In ghc-7.0.4/compiler/parser/Lexer.x.source:
$unispace = \x05 -- Trick Alex into handling Unicode. See alexGetChar.
$whitechar = [\ \n\r\f\v $unispace]
$white_no_nl = $whitechar # \n
$tab = \t
$ascdigit = 0-9
$unidigit = \x03 -- Trick Alex into handling Unicode. See alexGetChar.
$decdigit = $ascdigit -- for now, should really be $digit (ToDo)
$digit = [$ascdigit $unidigit]
$special = [\(\)\,\;\[\]\`\{\}]
$ascsymbol = [\!\#\$\%\&\*\+\.\/\<\=\>\?\#\\\^\|\-\~]
$unisymbol = \x04 -- Trick Alex into handling Unicode. See alexGetChar.
$symbol = [$ascsymbol $unisymbol] # [$special \_\:\"\']
$unilarge = \x01 -- Trick Alex into handling Unicode. See alexGetChar.
$asclarge = [A-Z]
$large = [$asclarge $unilarge]
$unismall = \x02 -- Trick Alex into handling Unicode. See alexGetChar.
$ascsmall = [a-z]
$small = [$ascsmall $unismall \_]
$unigraphic = \x06 -- Trick Alex into handling Unicode. See alexGetChar.
$graphic = [$small $large $symbol $digit $special $unigraphic \:\"\']
...I'm not sure what to make of this. alexGetChar wasn't really helpful.
There was a proposal to standardize on UTF-8 as the standard encoding of Haskell source files, but I'm not sure if it was accepted or not.
In practice, GHC assumes all input files are UTF-8, but it ignores malformed byte sequences in comments.
Unicode is character set. UTF-8, UTF-16 etc are the concrete physical encodings of Unicode codepoints. Try to read here. The difference explained pretty well there.
Cited report's part just states that Haskell sources use Unicode character set. It doesn't state which encoding should be used at all. In other words, it says which characters could appear in the sources, but doesn't say how they could be written in term of plain bytes.
While the Haskell standard simply says Unicode the set of possible characters (as opposed to e.g.
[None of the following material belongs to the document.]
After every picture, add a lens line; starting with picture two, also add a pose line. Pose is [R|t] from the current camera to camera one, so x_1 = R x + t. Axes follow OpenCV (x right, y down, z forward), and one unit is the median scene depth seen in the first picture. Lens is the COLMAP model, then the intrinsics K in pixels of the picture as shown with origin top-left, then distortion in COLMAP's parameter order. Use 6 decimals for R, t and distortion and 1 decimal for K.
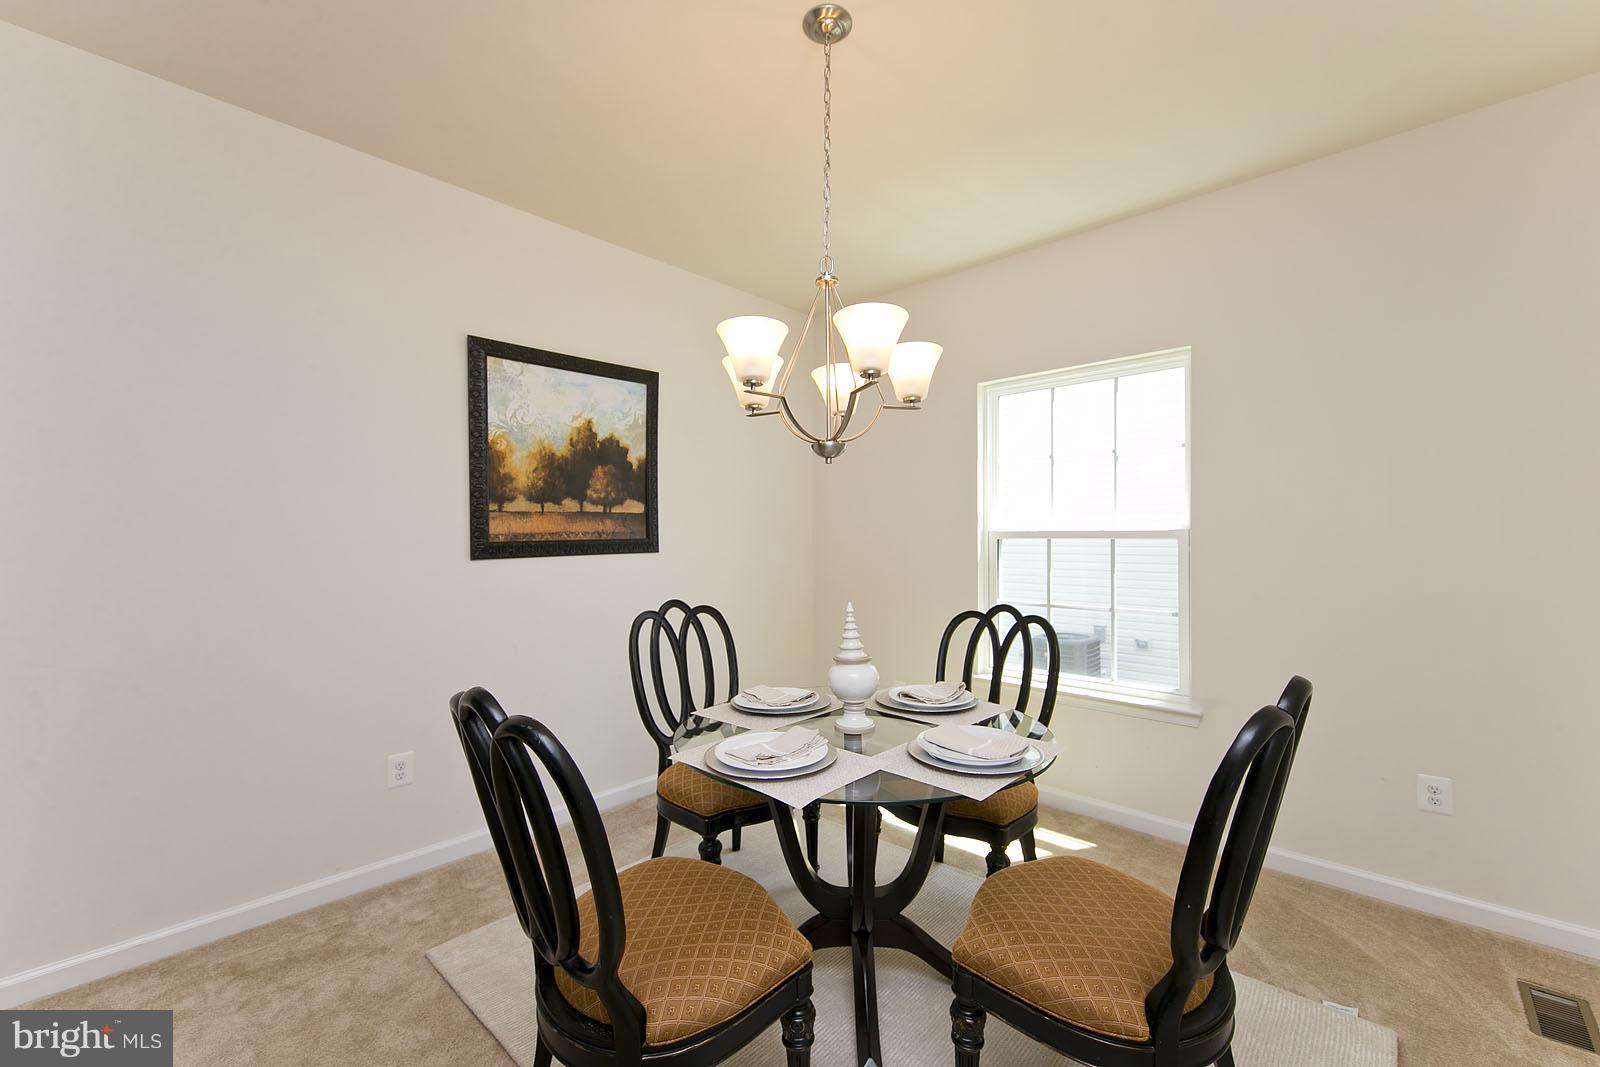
lens RADIAL K [[678.1, 0, 805.3], [0, 678.1, 538.5], [0, 0, 1]] dist [0.025884, -0.001133]
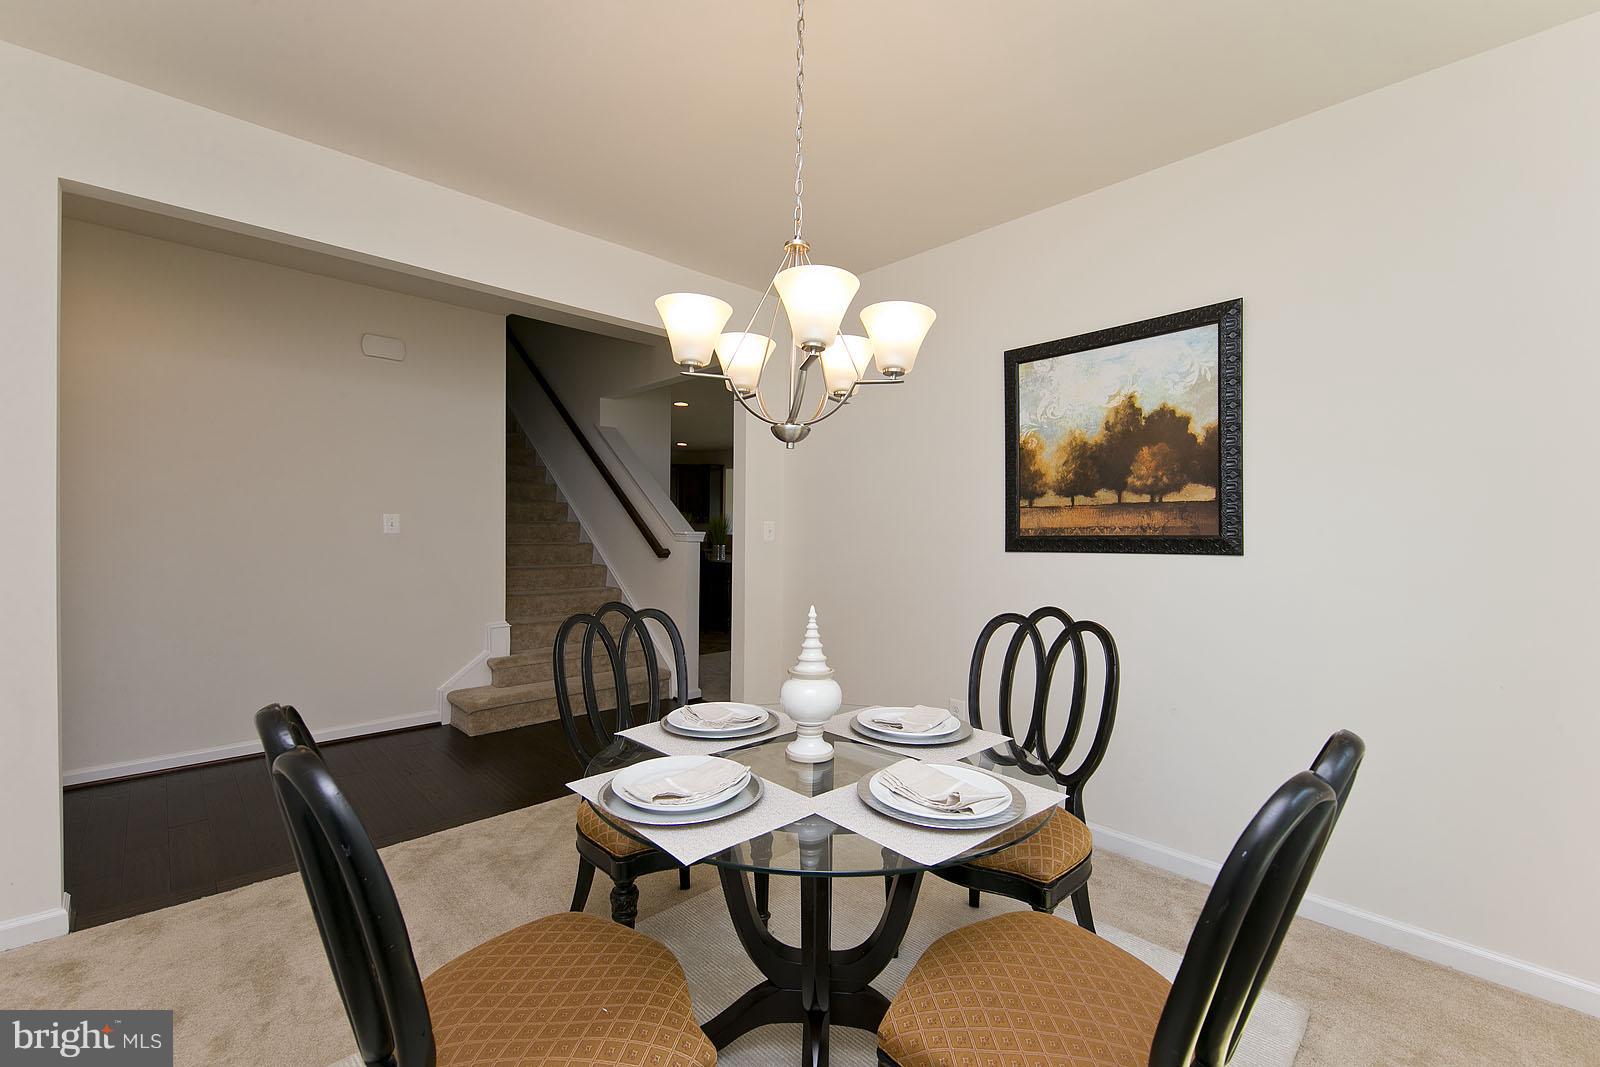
lens RADIAL K [[678.1, 0, 805.3], [0, 678.1, 538.5], [0, 0, 1]] dist [0.025884, -0.001133]
pose [[-0.067214, 0.012334, -0.997662, 0.574769], [-0.012274, 0.999838, 0.013188, -0.000765], [0.997663, 0.013131, -0.067051, 0.664694]]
ASCII or Latin-1) it doesn't specify which of the several different encodings (UTF8 UTF16, UTF32, byte order) to use.
Alex, the lexer that comes with the Haskell Platform requires its input to be UTF8 encoded * which is why you see the code you mention. In practice I think all the major implementations of Haskell require source to be in UTF8.
* - This is actually a real problem as GHC stores strings and more importantly Data.Text internally as UTF16. It would be nice to be able to lex these directly rather then converting back and forth.
There is an important distinction between the data type (i.e. what “abstract” data you can work with) and its representation (i.e. how it is stored in the computer memory or on disk).
The Haskell Report says two things related to Unicode:
That the Char data type in Haskell represents a Unicode character (also known as code point). You should think of it as of an abstract data type that provides a certain interface (e.g. you can call isDigit or toLower on it), but you are not allowed to know how exactly it is represented internally. The specific implementation of Haskell (e.g. GHC) is free to represent it in memory in whatever way it wants and it doesn’t matter at all, as you can’t access the underlying raw bits anyway.
That a Haskell program is text, consisting of (abstract) Unicode code points, that is, essentially, a String. And then it goes on to explain how to parse this String. Once again, it is important to stress that it defines the syntax of Haskell in terms of sequences of abstract Unicode code points.
Now, to your question about Haskell source code. The Haskell Report does not specify how this Unicode text is encoded into zeroes and ones when stored in a file.
In fact, the Haskell Report does not specify how Haskell programs are stored at all! It doesn’t mention that Haskell source code is stored in files, that files have to be named after modules, and that the directory structure should follow the structure of module names – these all are considered to be compiler implementation details, and the idea is that this allows each compiler to store Haskell programs wherever and however they want: in files, in database tables, as jpeg photos of a blackboard with a program written on it with chalk. For this reason it does not specify the encoding either (it would make no sense to specify the encoding for a program written out on a blackboard 😕).
However, GHC, the de-facto standard Haskell compiler, assumes that Haskell programs are stored in files encoded as UTF-8, organised hierarchically, and named after module names.